Summary (Overview)

  • MobileForge is an annotation-free adaptation system for mobile GUI agents that requires no human-written tasks, demonstrations, or reward labels.
  • It introduces MobileGym, a unified substrate that grounds task generation, exploration, rollout execution, and hierarchical evaluation in real target-app interaction.
  • It proposes HiFPO (Hierarchical Feedback-Guided Policy Optimization), which converts trajectory outcomes, step-level process feedback, and corrective hints into hint-contextualized step-level GRPO updates.
  • Key results: Using only automatically generated data, MobileForge adapts Qwen3-VL-8B to 67.2% Pass@3 on AndroidWorld (close to the closed-data GUI-Owl-1.5-8B at 69.0%). The adapted ForgeOwl-8B reaches 77.6% Pass@3 on AndroidWorld and 41.0% on out-of-domain MobileWorld GUI-only, establishing the strongest open-data mobile GUI agent in their evaluation.

Dataset excerpt:

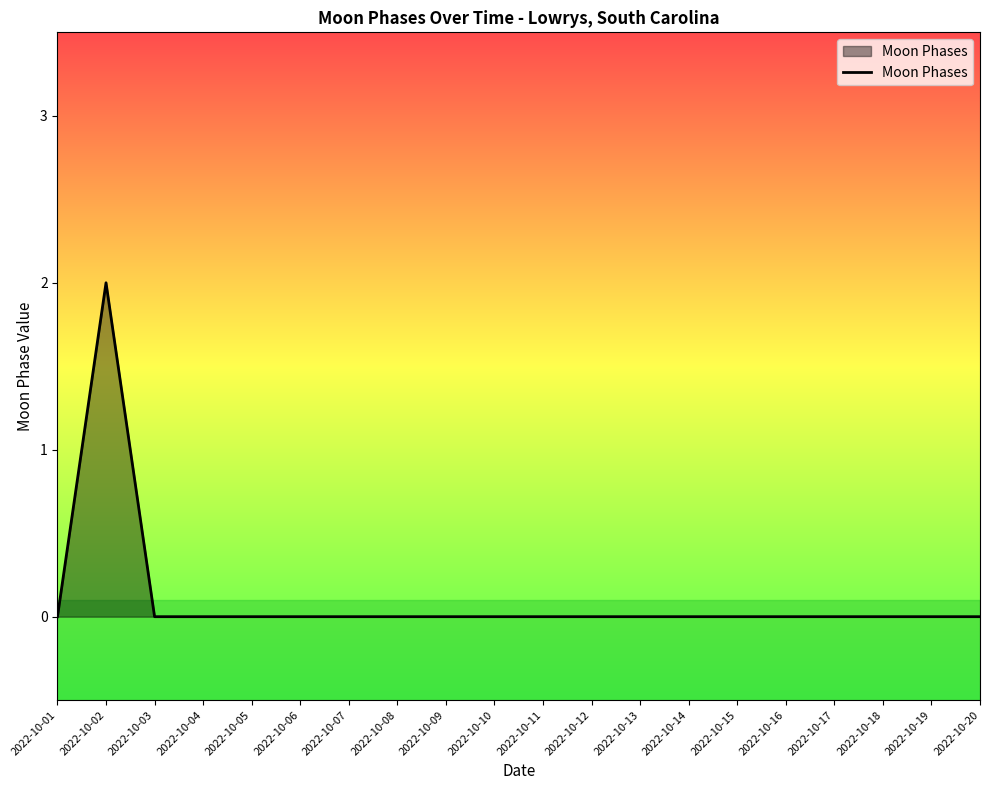

The chart shows a value of -1 at 2022-10-17. True or false?

False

Prompt 1:
Answer these questions from the MobileForge summary:
(a) What is the full name of HiFPO?
(b) What is the unified substrate introduced by MobileForge called?
(c) What Pass@3 score does ForgeOwl-8B reach on AndroidWorld?
Prompt 2: Retype the part of the MobileForge summary starting with "Summary (Overview)" and going on through "step-level GRPO updates.".
Prompt 3:
For each statement, say whether the MobileForge summary agrees with it. Give yes or no, and quote the words of the summary that decide it.
(a) MobileForge depends on demonstrations written by humans.
(b) MobileForge adapts Qwen3-VL-8B to 67.2% Pass@3 on AndroidWorld.
(c) ForgeOwl-8B scores 41.0% on MobileWorld GUI-only.

Answer box 1:
(a) Hierarchical Feedback-Guided Policy Optimization
(b) MobileGym
(c) 77.6%

Answer box 2:
Summary (Overview)

  • MobileForge is an annotation-free adaptation system for mobile GUI agents that requires no human-written tasks, demonstrations, or reward labels.
  • It introduces MobileGym, a unified substrate that grounds task generation, exploration, rollout execution, and hierarchical evaluation in real target-app interaction.
  • It proposes HiFPO (Hierarchical Feedback-Guided Policy Optimization), which converts trajectory outcomes, step-level process feedback, and corrective hints into hint-contextualized step-level GRPO updates.

Answer box 3:
(a) No: "requires no human-written tasks, demonstrations, or reward labels"
(b) Yes: "MobileForge adapts Qwen3-VL-8B to 67.2% Pass@3 on AndroidWorld"
(c) Yes: "41.0% on out-of-domain MobileWorld GUI-only"